Sur la mouvance libertaire mondiale aux USA
par Crabouibouif
février 2020
Avant-propos
Des USA à Paris, de Santiago à Athènes, l’anarchisme essaie de reprendre des couleurs depuis les récentes explosions populaires internationales. Il semble important de noter que le mouvement anarchiste prend différentes formes, surtout en traversant l’océan. Cette série d’articles tentera de donner un point de vue global et général sur la situation actuelle des libertaires dans le monde.

Photographe d'un antifasciste par antonchalakov
Aux USA, une ambiance semblable à celle de la guerre froide prend forme. Non pas contre un pays en particulier mais entre plusieurs parties de la population. Dans les états républicains, beaucoup de personnes sont hostiles au socialisme, et nombreux sont ceux qui agissent dans la rue pour le combattre. L’aile libérale du parti démocrate et les conservateurs du parti républicain se partagent le système électoral tout en conservant une rivalité qui n’a de sens que sur un plan symbolique. Avec les élections présidentielles américaines de 2020, notons cependant la scission progressive du parti démocrate entre une aile « radicale » (démocrate-socialiste) aux politiques assez exceptionnelles pour le cadre politique américain, incarnée par la figure de Bernie Sanders, et une aile centriste, incarnée par des individus comme l’ancien second d’Obama, Joe Biden, dont la politique tente tant bien que mal de « réunir les américains » en se rapprochant autant que possible d’un parti républicain ayant largement entamé un virage vers la droite dure. De leur côté, les communistes révolutionnaires et anarchistes mènent le dur combat du militantisme antipolitique, refusant évidemment de prendre part au gouvernement. L’anarchisme américain est lui aussi divisé (comme nous le verrons plus tard), et il a du mal à s’implanter de la même manière qu’en Europe. Dans un pays si vaste et autant ancré dans des valeurs traditionnalistes, il prend énormément forme à travers le mouvement antifasciste. En effet depuis les événements de Charlottesville (2017) le combat est de plus en plus violent entre les différentes oppositions. Les divers groupes fascistes mènent de grandes campagnes de confrontation, favorisées par la confusion générale, les médias et le gouvernement. Ils parviennent à faire porter à de jeunes universitaires la croix celtique ou/et le drapeau des confédérés. En ligne, prêt au combat, armé de M16 et de boucliers la « droite alternative » (« alt-right ») fait front commun pour écraser la « vermine communiste ».

Des fascistes se protégeant du soleil avec du plexiglas
Le cas des USA
Depuis la France, les libertaires américains nous inspirent de par leur radicalité, en décembre dernier, des queers sabotent des véhicules de la compagnie GoPuff pour protester contre l’espionnage des employés. Alors qu’en novembre déjà, en solidarité avec les travailleurs Amazon en grève, des sabotages de masse avaient eu lieu sur plusieurs chaines de magasins. Des centaines d’actions de ce genre sont réalisés par des dizaines de groupes locaux, nous tenterons ici de nous focaliser sur plusieurs points: l’antifascisme américain, les différentes organisations de la gauche sociale, l’anarchisme de droite et l’influence des anarchistes sur internet.

[Enregistrements issus d'une source de données]
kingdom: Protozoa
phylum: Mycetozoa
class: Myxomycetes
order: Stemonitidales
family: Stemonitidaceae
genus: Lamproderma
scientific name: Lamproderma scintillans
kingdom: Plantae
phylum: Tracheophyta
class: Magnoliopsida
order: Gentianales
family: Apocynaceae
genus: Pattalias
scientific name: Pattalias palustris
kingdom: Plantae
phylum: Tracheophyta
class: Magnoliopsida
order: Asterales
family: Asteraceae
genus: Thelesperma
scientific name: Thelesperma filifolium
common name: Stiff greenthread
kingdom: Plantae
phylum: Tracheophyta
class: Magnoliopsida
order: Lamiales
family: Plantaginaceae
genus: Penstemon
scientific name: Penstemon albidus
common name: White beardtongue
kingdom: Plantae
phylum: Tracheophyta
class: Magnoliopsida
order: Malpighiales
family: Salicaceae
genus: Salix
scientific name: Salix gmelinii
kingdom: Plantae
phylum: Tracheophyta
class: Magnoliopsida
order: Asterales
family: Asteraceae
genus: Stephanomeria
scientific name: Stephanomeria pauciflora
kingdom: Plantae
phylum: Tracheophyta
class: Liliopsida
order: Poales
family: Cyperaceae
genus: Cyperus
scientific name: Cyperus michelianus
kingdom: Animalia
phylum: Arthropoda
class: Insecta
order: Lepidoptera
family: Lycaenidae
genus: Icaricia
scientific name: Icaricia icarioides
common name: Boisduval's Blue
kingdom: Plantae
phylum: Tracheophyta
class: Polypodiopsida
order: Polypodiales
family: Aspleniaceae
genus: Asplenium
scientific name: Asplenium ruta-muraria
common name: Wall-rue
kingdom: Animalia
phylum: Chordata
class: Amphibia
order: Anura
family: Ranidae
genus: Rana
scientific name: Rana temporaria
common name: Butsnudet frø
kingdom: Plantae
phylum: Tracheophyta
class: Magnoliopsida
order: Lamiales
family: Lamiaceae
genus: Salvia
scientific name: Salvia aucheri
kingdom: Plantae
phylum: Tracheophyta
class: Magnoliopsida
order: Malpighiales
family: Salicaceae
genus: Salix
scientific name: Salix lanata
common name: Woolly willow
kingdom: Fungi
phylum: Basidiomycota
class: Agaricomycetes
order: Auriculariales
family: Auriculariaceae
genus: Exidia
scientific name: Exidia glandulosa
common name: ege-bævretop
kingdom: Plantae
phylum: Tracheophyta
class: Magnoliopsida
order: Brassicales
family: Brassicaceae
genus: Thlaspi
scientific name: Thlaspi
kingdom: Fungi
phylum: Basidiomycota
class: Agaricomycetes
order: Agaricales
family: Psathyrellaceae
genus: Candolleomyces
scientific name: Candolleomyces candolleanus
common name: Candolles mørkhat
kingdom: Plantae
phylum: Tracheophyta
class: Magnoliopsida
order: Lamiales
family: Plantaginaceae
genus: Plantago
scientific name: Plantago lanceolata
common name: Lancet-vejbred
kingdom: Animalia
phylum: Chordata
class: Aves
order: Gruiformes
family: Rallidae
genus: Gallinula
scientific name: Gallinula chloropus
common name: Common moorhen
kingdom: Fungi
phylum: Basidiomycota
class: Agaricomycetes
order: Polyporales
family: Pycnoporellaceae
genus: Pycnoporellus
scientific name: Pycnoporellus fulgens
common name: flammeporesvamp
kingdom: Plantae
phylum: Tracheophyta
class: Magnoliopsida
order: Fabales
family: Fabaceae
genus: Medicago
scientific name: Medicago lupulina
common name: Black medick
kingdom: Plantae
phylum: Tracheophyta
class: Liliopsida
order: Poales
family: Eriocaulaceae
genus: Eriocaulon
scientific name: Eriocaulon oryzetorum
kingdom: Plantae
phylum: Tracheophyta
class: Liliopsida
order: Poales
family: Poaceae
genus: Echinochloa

Travail demandé
• a. Énumérez les points sur lesquels l'extrait annonce vouloir se concentrer.
• b. Reprenez mot pour mot la partie de l'extrait qui s'ouvre sur les mots contenant « Des fascistes se » et se clôt sur « anarchistes sur internet. ».
Ces enregistrements proviennent d'une autre source.

Réponses par consigne
• a.
- l'antifascisme américain
- les différentes organisations de la gauche sociale
- l'anarchisme de droite
- l'influence des anarchistes sur internet

• b.
Des fascistes se protégeant du soleil avec du plexiglas
Le cas des USA
Depuis la France, les libertaires américains nous inspirent de par leur radicalité, en décembre dernier, des queers sabotent des véhicules de la compagnie GoPuff pour protester contre l’espionnage des employés. Alors qu’en novembre déjà, en solidarité avec les travailleurs Amazon en grève, des sabotages de masse avaient eu lieu sur plusieurs chaines de magasins. Des centaines d’actions de ce genre sont réalisés par des dizaines de groupes locaux, nous tenterons ici de nous focaliser sur plusieurs points: l’antifascisme américain, les différentes organisations de la gauche sociale, l’anarchisme de droite et l’influence des anarchistes sur internet.